Commercial real estate lenders are increasingly losing patience with the owners of buildings where revenue has dried up since the outbreak of the coronavirus pandemic.
Lenders have recently become more aggressive in foreclosing on retail properties whose mortgages have not been paid in months, The Wall Street Journal reports. Many may be motivated to cut their losses and ensure as much repayment as possible in reaction to devastating drops in value at retail and hospitality properties this fall.
As the coronavirus comes roaring back across the U.S., many building owners are similarly giving up on hopes of keeping their properties. Borrowers of nearly 100 CMBS loans backed by commercial properties have indicated their willingness to turn the keys over to their senior lender, according to an Oct. 22 report by CMBS market monitoring firm Trepp. Together, that amounts to just under $4B in debt.
Of the borrowers willing to surrender their properties, 26% are owners of regional shopping malls, Trepp reports, making it the most common asset class to be affected. Tied for second-most-common are full-service and limited-service hotels, with over 10% more borrowers ready to give up than the next tier of properties. The properties on which Trepp reported do not include any already surrendered to lenders.
As offices, hotels and retail continue to operate at far below capacity, properties across the world are dropping in value by the day, a fall which is likely to correspond to financial losses for banks, CNBC reports. As hope for a quick recovery dims along with the shortening days, the commercial real estate market is increasingly looking to cut its losses.
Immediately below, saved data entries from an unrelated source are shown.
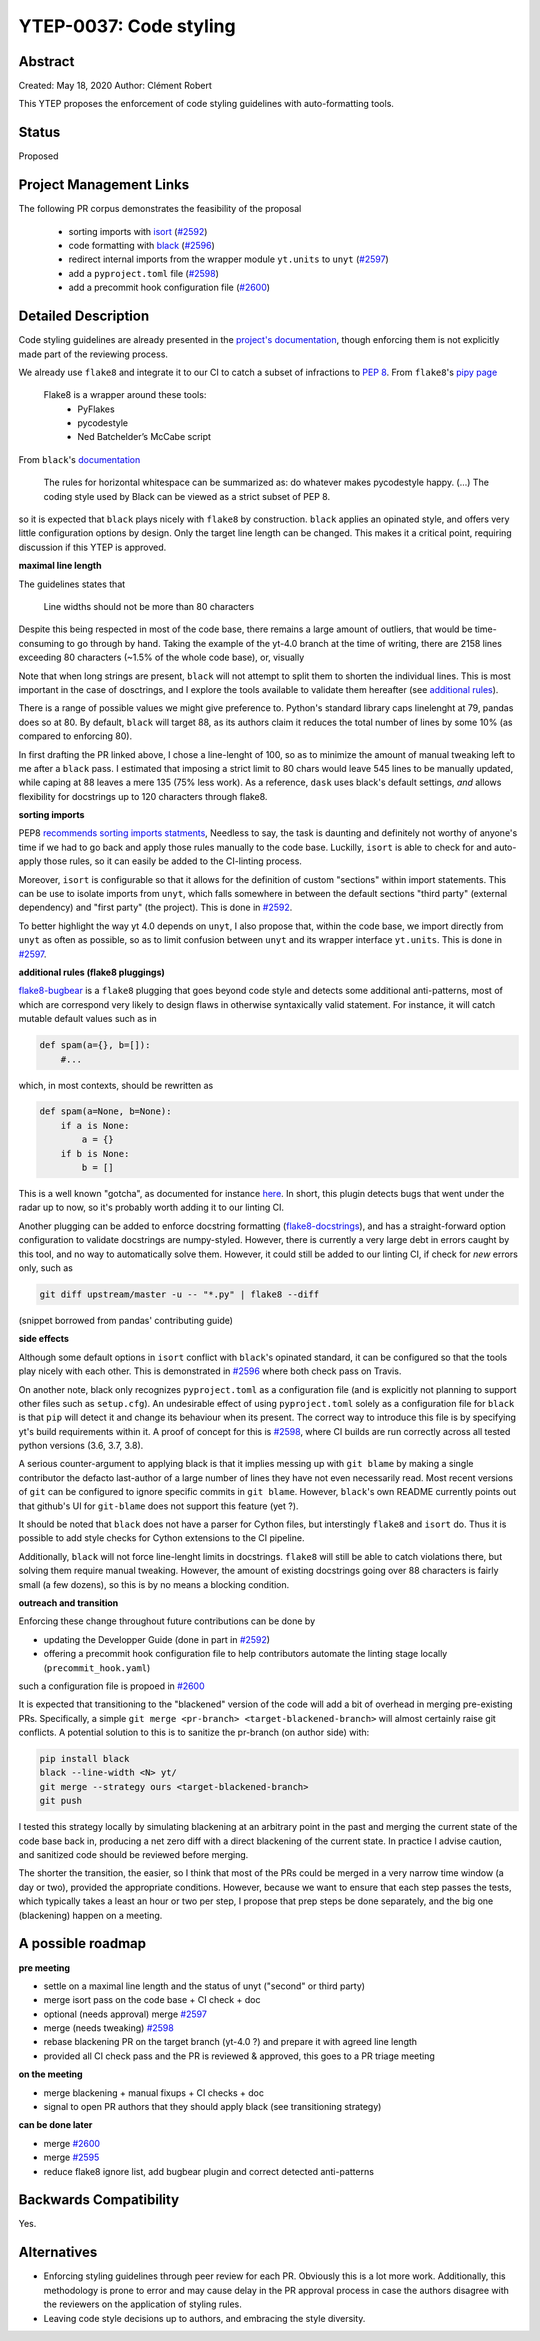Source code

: YTEP-0037: Code styling
=======================

Abstract
--------

Created: May 18, 2020
Author: Clément Robert

This YTEP proposes the enforcement of code styling guidelines with auto-formatting tools.


Status
------

Proposed

Project Management Links
------------------------

The following PR corpus demonstrates the feasibility of the proposal

  * sorting imports with `isort <https://github.com/timothycrosley/isort>`_ (`#2592 <https://github.com/yt-project/yt/pull/2592>`_)
  * code formatting with `black <https://github.com/psf/black>`_ (`#2596 <https://github.com/yt-project/yt/pull/2596>`_)
  * redirect internal imports from the wrapper module ``yt.units`` to ``unyt`` (`#2597 <https://github.com/yt-project/yt/pull/2597>`_)
  * add a ``pyproject.toml`` file (`#2598 <https://github.com/yt-project/yt/pull/2598>`_)
  * add a precommit hook configuration file (`#2600 <https://github.com/yt-project/yt/pull/2600>`_)

Detailed Description
--------------------

Code styling guidelines are already presented in the `project's documentation
<https://yt-project.org/docs/dev/developing/developing.html#coding-style-guide>`_,
though enforcing them is not explicitly made part of the reviewing process.

We already use ``flake8`` and integrate it to our CI to catch a subset of
infractions to `PEP 8 <https://www.python.org/dev/peps/pep-0008/>`_. From
``flake8``'s `pipy page <https://pypi.org/project/flake8/>`_

  Flake8 is a wrapper around these tools:
    - PyFlakes
    - pycodestyle
    - Ned Batchelder’s McCabe script

From ``black``'s `documentation <https://black.readthedocs.io/en/stable/the_black_code_style.html>`_

  The rules for horizontal whitespace can be summarized as: do whatever makes
  pycodestyle happy.
  (...)
  The coding style used by Black can be viewed as a strict subset of PEP 8.

so it is expected that ``black`` plays nicely with ``flake8`` by construction.
``black`` applies an opinated style, and offers very little configuration options
by design. Only the target line length can be changed. This makes it a critical 
point, requiring discussion if this YTEP is approved.

**maximal line length**

The guidelines states that

    Line widths should not be more than 80 characters

Despite this being respected in most of the code base, there remains a large amount of
outliers, that would be time-consuming to go through by hand. Taking the example of the
yt-4.0 branch at the time of writing, there are 2158 lines exceeding 80 characters
(~1.5% of the whole code base), or, visually

.. image:: ../images/lw-ytep-37.png

Note that when long strings are present, ``black`` will not attempt to split them to
shorten the individual lines.
This is most important in the case of dosctrings, and I explore the tools available to
validate them hereafter (see `additional rules`_).

There is a range of possible values we might give preference to. Python's standard
library caps linelenght at 79, pandas does so at 80. By default, ``black`` will target
88, as its authors claim it reduces the total number of lines by some 10% (as compared
to enforcing 80).

In first drafting the PR linked above, I chose a line-lenght of 100, so as to minimize
the amount of manual tweaking left to me after a ``black`` pass. I estimated that
imposing a strict limit to 80 chars would leave 545 lines to be manually updated, while
caping at 88 leaves a mere 135 (75% less work). As a reference, ``dask`` uses black's
default settings, *and* allows flexibility for docstrings up to 120 characters through
flake8.


**sorting imports**

PEP8 `recommends sorting imports statments <https://www.python.org/dev/peps/pep-0008/#imports>`_,
Needless to say, the task is daunting and definitely not worthy of anyone's time if we
had to go back and apply those rules manually to the code base.
Luckilly, ``isort`` is able to check for and auto-apply those rules, so it can easily be
added to the CI-linting process.

Moreover, ``isort`` is configurable so that it allows for the definition of custom
"sections" within import statements. This can be use to isolate imports from ``unyt``,
which falls somewhere in between the default sections "third party" (external
dependency) and "first party" (the project). This is done in 
`#2592 <https://github.com/yt-project/yt/pull/2592>`_.

To better highlight the way yt 4.0 depends on ``unyt``, I also propose that, within the
code base, we import directly from ``unyt`` as often as possible, so as to limit
confusion between ``unyt`` and its wrapper interface ``yt.units``. This is done in 
`#2597 <https://github.com/yt-project/yt/pull/2597>`_.

.. _additional rules:
**additional rules (flake8 pluggings)**

`flake8-bugbear <https://github.com/PyCQA/flake8-bugbear>`_ is a ``flake8`` plugging
that goes beyond code style and detects some additional anti-patterns, most of which are
correspond very likely to design flaws in otherwise syntaxically valid statement. For
instance, it will catch mutable default values such as in

.. code:: python

    def spam(a={}, b=[]):
        #...

which, in most contexts, should be rewritten as 

.. code:: python

    def spam(a=None, b=None):
        if a is None:
            a = {}
        if b is None:
            b = []
        
This is a well known "gotcha", as documented for instance
`here <https://docs.python-guide.org/writing/gotchas/#mutable-default-arguments>`_.
In short, this plugin detects bugs that went under the radar up to now, so it's
probably worth adding it to our linting CI.


Another plugging can be added to enforce docstring formatting
(`flake8-docstrings <https://github.com/PyCQA/flake8-docstrings>`_), and has a
straight-forward option configuration to validate docstrings are numpy-styled. However,
there is currently a very large debt in errors caught by this tool, and no way to
automatically solve them. However, it could still be added to our linting CI, if check
for *new* errors only, such as

.. code:: bash

    git diff upstream/master -u -- "*.py" | flake8 --diff

(snippet borrowed from pandas' contributing guide)


**side effects**

Although some default options in ``isort`` conflict with ``black``'s opinated standard,
it can be configured so that the tools play nicely with each other.
This is demonstrated in `#2596 <https://github.com/yt-project/yt/pull/2596>`_ where both
check pass on Travis.

On another note, black only recognizes ``pyproject.toml`` as a configuration file (and
is explicitly not planning to support other files such as ``setup.cfg``).
An undesirable effect of using  ``pyproject.toml`` solely as a configuration file for
``black`` is that ``pip`` will detect it and change its behaviour when its present. The
correct way to introduce this file is by specifying yt's build requirements within it. 
A proof of concept for this is `#2598 <https://github.com/yt-project/yt/pull/2598>`_,
where CI builds are run correctly across all tested python versions (3.6, 3.7, 3.8).

A serious counter-argument to applying black is that it implies messing up with ``git
blame`` by making a single contributor the defacto last-author of a large number of
lines they have not even necessarily read. Most recent versions of ``git`` can be
configured to ignore specific commits in ``git blame``. However, ``black``'s own README
currently points out that github's UI for ``git-blame`` does not support this feature
(yet ?).

It should be noted that ``black`` does not have a parser for Cython files, but
interstingly ``flake8`` and ``isort`` do. Thus it is possible to add style checks for
Cython extensions to the CI pipeline.

Additionally, ``black`` will not force line-lenght limits in docstrings.
``flake8`` will still be able to catch violations there, but solving them
require manual tweaking. However, the amount of existing docstrings going over
88 characters is fairly small (a few dozens), so this is by no means a blocking
condition.


**outreach and transition**

Enforcing these change throughout future contributions can be done by

* updating the Developper Guide (done in part in `#2592 <https://github.com/yt-project/yt/pull/2592>`_)
* offering a precommit hook configuration file to help contributors automate the linting stage locally (``precommit_hook.yaml``)
such a configuration file is propoed in  `#2600 <https://github.com/yt-project/yt/pull/2600>`_

It is expected that transitioning to the "blackened" version of the code will add a bit
of overhead in merging pre-existing PRs. Specifically, a simple ``git merge <pr-branch>
<target-blackened-branch>`` will almost certainly raise git conflicts. A potential
solution to this is to sanitize the pr-branch (on author side) with:

.. code:: shell

    pip install black
    black --line-width <N> yt/
    git merge --strategy ours <target-blackened-branch>
    git push

I tested this strategy locally by simulating blackening at an arbitrary point in the
past and merging the current state of the code base back in, producing a net zero diff
with a direct blackening of the current state. In practice I advise caution, and
sanitized code should be reviewed before merging.


The shorter the transition, the easier, so I think that most of the PRs could be
merged in a very narrow time window (a day or two), provided the appropriate
conditions. However, because we want to ensure that each step passes the tests,
which typically takes a least an hour or two per step, I propose that prep steps
be done separately, and the big one (blackening) happen on a meeting.

A possible roadmap
------------------

**pre meeting**

* settle on a maximal line length and the status of unyt ("second" or third party)
* merge isort pass on the code base + CI check + doc
* optional (needs approval) merge `#2597 <https://github.com/yt-project/yt/pull/2597>`_
* merge (needs tweaking) `#2598 <https://github.com/yt-project/yt/pull/2598>`_
* rebase blackening PR on the target branch (yt-4.0 ?) and prepare it with agreed line length
* provided all CI check pass and the PR is reviewed & approved, this goes to a PR triage meeting

**on the meeting**

* merge blackening + manual fixups + CI checks + doc
* signal to open PR authors that they should apply black (see transitioning strategy)

**can be done later**

* merge `#2600 <https://github.com/yt-project/yt/pull/2600>`_
* merge `#2595 <https://github.com/yt-project/yt/pull/2595>`_
* reduce flake8 ignore list, add bugbear plugin and correct detected anti-patterns


Backwards Compatibility
-----------------------

Yes.

Alternatives
------------

* Enforcing styling guidelines through peer review for each PR. Obviously this is a
  lot more work. Additionally, this methodology is prone to error and may cause delay in
  the PR approval process in case the authors disagree with the reviewers on the
  application of styling rules.
* Leaving code style decisions up to authors, and embracing the style diversity.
Waiting on the sidelines are private debt funds, which have built up war chests to make more aggressive loans on distressed properties, Bloomberg reports. In September, Blackstone Group closed on the Blackstone Real Estate Debt Strategies IV fund at $8B, the largest of its kind.
Such aggressive deals are more likely to come attached to multifamily and industrial properties, which have not suffered the losses of hotels and retail, a representative from Madison Realty Capital told Bloomberg.